Now Dan stood over him.
“Then you’re going to leave me?”
“I’ll never leave you,” Fenn said frankly. “I will stop sleeping with you, though.”
Fenn placed his a hand on Dan’s hip, right over where he had tied the towel and it rested there on the heat of his skin.
“Fine,” Dan said.
Dan turned his back to him like a child, and Fenn waited for him to speak.
“I came back here because I thought we’d be together,” Dan said. “I thought we’d be together all night.”
“Be together?”
“You know just what I mean,” Dan turned around.
“Did you plan to stop sleeping with me today? Right now?”

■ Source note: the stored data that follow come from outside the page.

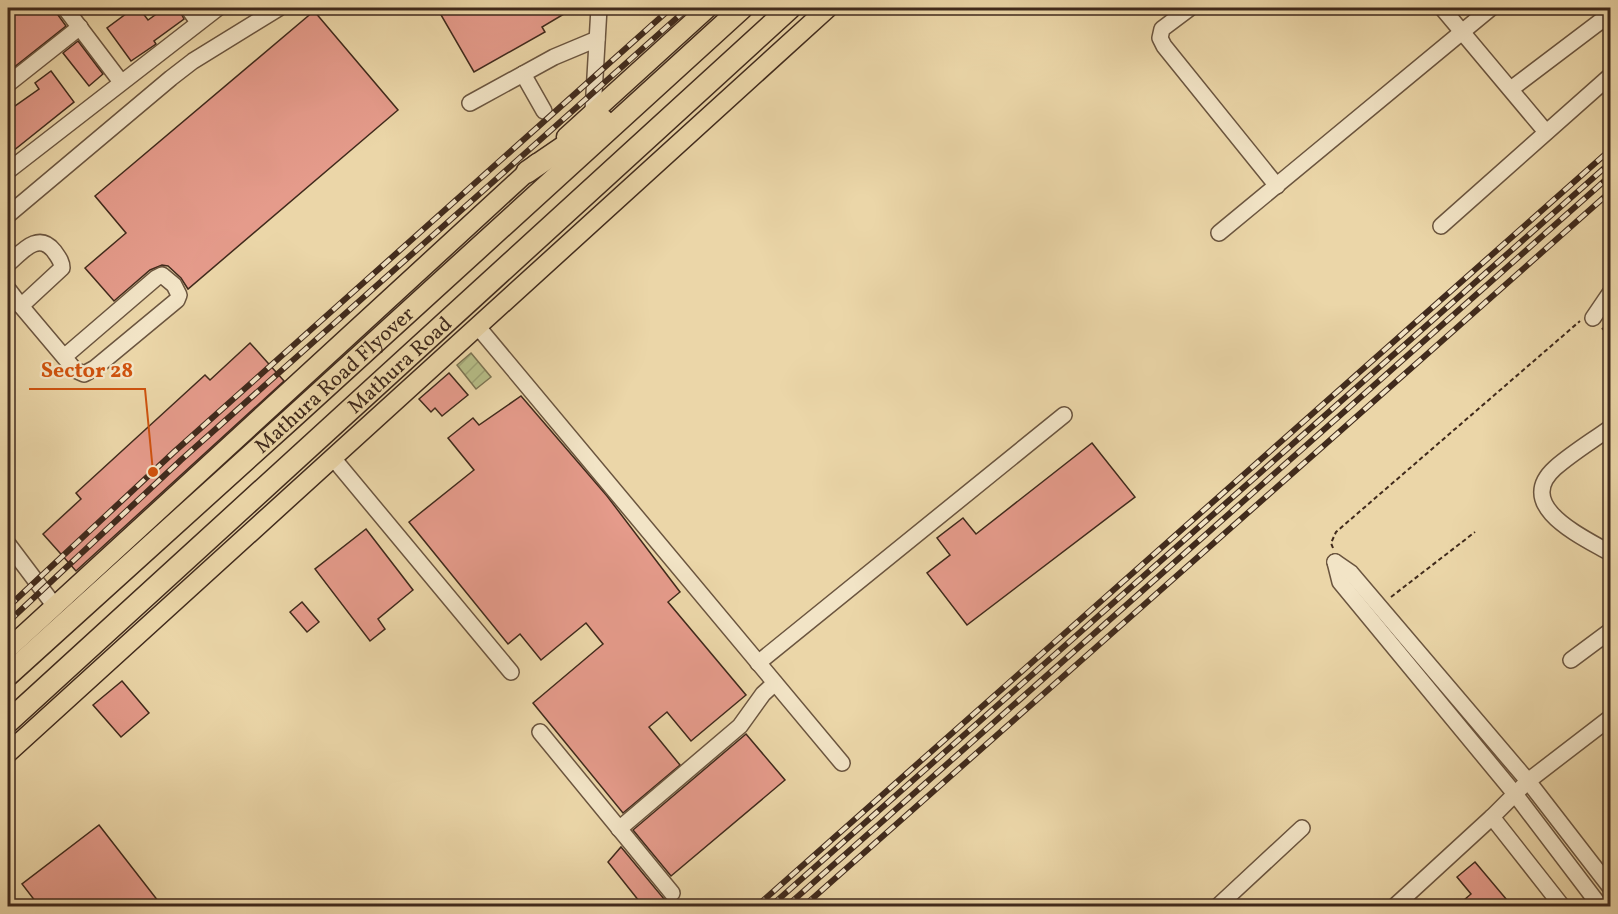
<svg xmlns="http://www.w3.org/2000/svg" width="1618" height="914" font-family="Vollkorn,serif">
	<defs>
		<pattern id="garden-furrows" width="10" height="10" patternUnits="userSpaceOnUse" patternTransform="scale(1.5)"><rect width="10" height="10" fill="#b7be88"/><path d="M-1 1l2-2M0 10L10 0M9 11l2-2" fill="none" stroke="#9ea375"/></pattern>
	</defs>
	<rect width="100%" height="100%" fill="#ebd6a8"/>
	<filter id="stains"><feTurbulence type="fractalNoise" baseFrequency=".00333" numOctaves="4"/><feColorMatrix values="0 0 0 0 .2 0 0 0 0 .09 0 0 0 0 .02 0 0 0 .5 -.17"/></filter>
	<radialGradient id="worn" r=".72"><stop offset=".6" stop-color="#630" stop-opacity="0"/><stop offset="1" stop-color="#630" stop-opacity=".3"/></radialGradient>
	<polygon fill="url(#garden-furrows)" stroke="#7c7452" stroke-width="1.5" points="471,353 491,377 476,389 457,365"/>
	<g fill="#e59b8b" stroke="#402a1c" stroke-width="1.5">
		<polygon points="13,8 53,8 66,26 8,72 8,12"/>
		<polygon points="134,8 139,8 148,20 165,8 178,8 184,19 154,41 156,44 131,61 107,28"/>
		<polygon points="437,8 560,8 564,14 542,27 545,32 474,72"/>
		<polygon points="314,11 398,110 188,289 181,278 168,266 162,265 150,270 114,301 85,268 126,233 95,196"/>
		<polygon points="78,41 103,74 89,86 63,53"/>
		<polygon points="51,71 74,102 8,155 8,111 39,89 35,83"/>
		<polygon points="250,343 284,381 76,571 43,534 81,499 76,493 205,375 210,380"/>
		<polygon points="449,373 468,395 442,416 435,408 431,412 419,399"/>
		<polygon points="521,396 607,496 680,592 668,602 746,695 691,741 667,712 649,727 680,765 623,813 533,703 603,644 586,623 541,660 520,634 508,644 409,522 474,470 448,438 473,418 479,425"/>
		<polygon points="1092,443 1135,497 967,625 927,573 950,555 937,538 963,518 976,534"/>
		<polygon points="366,529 413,590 378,619 385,629 370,641 315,569"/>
		<polygon points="302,602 319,622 307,632 290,612"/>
		<polygon points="122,681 149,713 121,737 93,705"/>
		<polygon points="746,734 785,780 671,876 633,830"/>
		<polygon points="99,825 162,906 39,906 22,884"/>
		<polygon points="621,847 664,899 669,902 674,902 678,906 643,906 608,862"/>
		<polygon points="1475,862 1512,906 1457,906 1471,894 1457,877"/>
	</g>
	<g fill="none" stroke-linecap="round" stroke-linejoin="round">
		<defs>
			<g id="minor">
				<polyline points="65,8 121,82"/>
				<polyline points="188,8 198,22"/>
				<polyline points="1190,8 1162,29 1160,38 1164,46 1277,186"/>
				<polyline points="1442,8 1546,132"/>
				<polyline points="523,74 544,111"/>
				<polyline points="8,84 80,27"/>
				<polyline points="1511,89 1610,14"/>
				<polyline points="470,103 554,57 597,39"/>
				<polyline points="593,111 599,8"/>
				<polyline points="8,171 218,8"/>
				<polyline points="8,215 171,78 193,61 279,8"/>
				<polyline points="1441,226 1610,76"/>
				<polyline points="1219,233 1491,8"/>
				<path d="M 8,264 C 22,252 38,231 54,251 C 58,257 62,261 62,268 L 21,306 L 8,289"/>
				<polyline points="21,306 75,370 84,374 95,368 177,300 179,295 174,285 162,275 156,278 64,357"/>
				<polyline points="1593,318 1610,293"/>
				<polyline points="478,327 842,763"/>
				<path d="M 1610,428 C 1592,441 1572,453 1555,468 C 1513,506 1583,537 1610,553"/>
				<polyline points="333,458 511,672"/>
				<polyline points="8,544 54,605"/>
				<polyline points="1335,562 1340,582 1515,794 1600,906"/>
				<polyline points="1335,562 1351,573 1528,781 1610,887"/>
				<polyline points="1571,660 1610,631"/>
				<polyline points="758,663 1064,415"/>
				<polyline points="540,732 672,893"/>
				<polyline points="1492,817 1562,906"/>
				<polyline points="619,829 740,726 763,694 775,683"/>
				<polyline points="1218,906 1302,828"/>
				<polyline points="1395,906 1492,817 1528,781 1610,718"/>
			</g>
			<g id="major">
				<polyline points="566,137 708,8"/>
				<polyline points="8,649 537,163"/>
				<polyline points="8,753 828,8"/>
			</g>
			<g id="highway">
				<polyline points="527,172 603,120"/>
				<path id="s1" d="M 8,675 L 292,418 L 742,8"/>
				<path id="s2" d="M 8,722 L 790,8"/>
			</g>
		</defs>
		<use href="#minor" stroke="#6b553f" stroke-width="18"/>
		<use href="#major" stroke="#402a1c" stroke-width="21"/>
		<use href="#highway" stroke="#402a1c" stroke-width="24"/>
		<g stroke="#402a1c" stroke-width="2" stroke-dasharray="4.5 3" stroke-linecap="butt">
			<polyline points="1602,328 1610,336"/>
			<polyline points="1333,548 1331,543 1336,532 1580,321"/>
			<polyline points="1391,597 1475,532"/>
		</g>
		<use href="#minor" stroke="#f2e4c6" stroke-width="15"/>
		<use href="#major" stroke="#ebd6a8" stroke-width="18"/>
		<use href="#highway" stroke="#ebd6a8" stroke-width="21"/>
		<defs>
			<g id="rail">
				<polyline points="8,607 174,452 671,8"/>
				<polyline points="8,622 181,460 688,8"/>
				<polyline points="757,906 1610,150"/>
				<polyline points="771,906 1610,163"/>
				<polyline points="787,906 1610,176"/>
				<polyline points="804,906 1610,192"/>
			</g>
		</defs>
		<use href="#rail" stroke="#402a1c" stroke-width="6"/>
		<use href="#rail" stroke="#f2e4c6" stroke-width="4" stroke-dasharray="11" stroke-linecap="butt"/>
	</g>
	<g text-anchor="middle" stroke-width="4.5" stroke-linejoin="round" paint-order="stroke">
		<g font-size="21" fill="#402a1c" stroke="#f2e4c6">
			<text dy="7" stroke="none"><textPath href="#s2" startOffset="530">Mathura Road</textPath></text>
			<text dy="7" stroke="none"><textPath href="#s1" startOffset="440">Mathura Road Flyover</textPath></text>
		</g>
	</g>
	<path fill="none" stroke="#cf520e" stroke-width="2" d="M153 472L145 389H29"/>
	<circle fill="#cf520e" stroke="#f2e4c6" stroke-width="2" cx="153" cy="472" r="6"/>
	<g font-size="22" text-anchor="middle" font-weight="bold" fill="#cf520e" stroke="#f2e4c6" stroke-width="4.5" stroke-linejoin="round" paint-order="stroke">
		<text x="87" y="377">Sector 28</text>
	</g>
	<rect width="1618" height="914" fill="none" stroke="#ebd6a8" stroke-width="30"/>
	<rect x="9" y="9" width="1600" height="896" fill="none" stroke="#402a1c" stroke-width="3"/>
	<rect x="15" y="15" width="1588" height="884" fill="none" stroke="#402a1c" stroke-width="1.5"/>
	<rect width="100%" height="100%" filter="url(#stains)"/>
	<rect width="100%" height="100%" fill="url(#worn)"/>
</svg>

The towel was just hanging under Dan’s flat stomach, the dark hair of his groin rising from it. And Fenn would give him up. He would, he absolutely would. Soon enough. But what he said now was:
“No, Daniel. Not today. Not tomorrow.”
He stood up, and Dan’s hands went to Fenn’s shirt. He lifted it up, and then his hands went down into Fenn’s pants, and he kissed him.
Fenn said, as they went to the bed, “And not for a while.”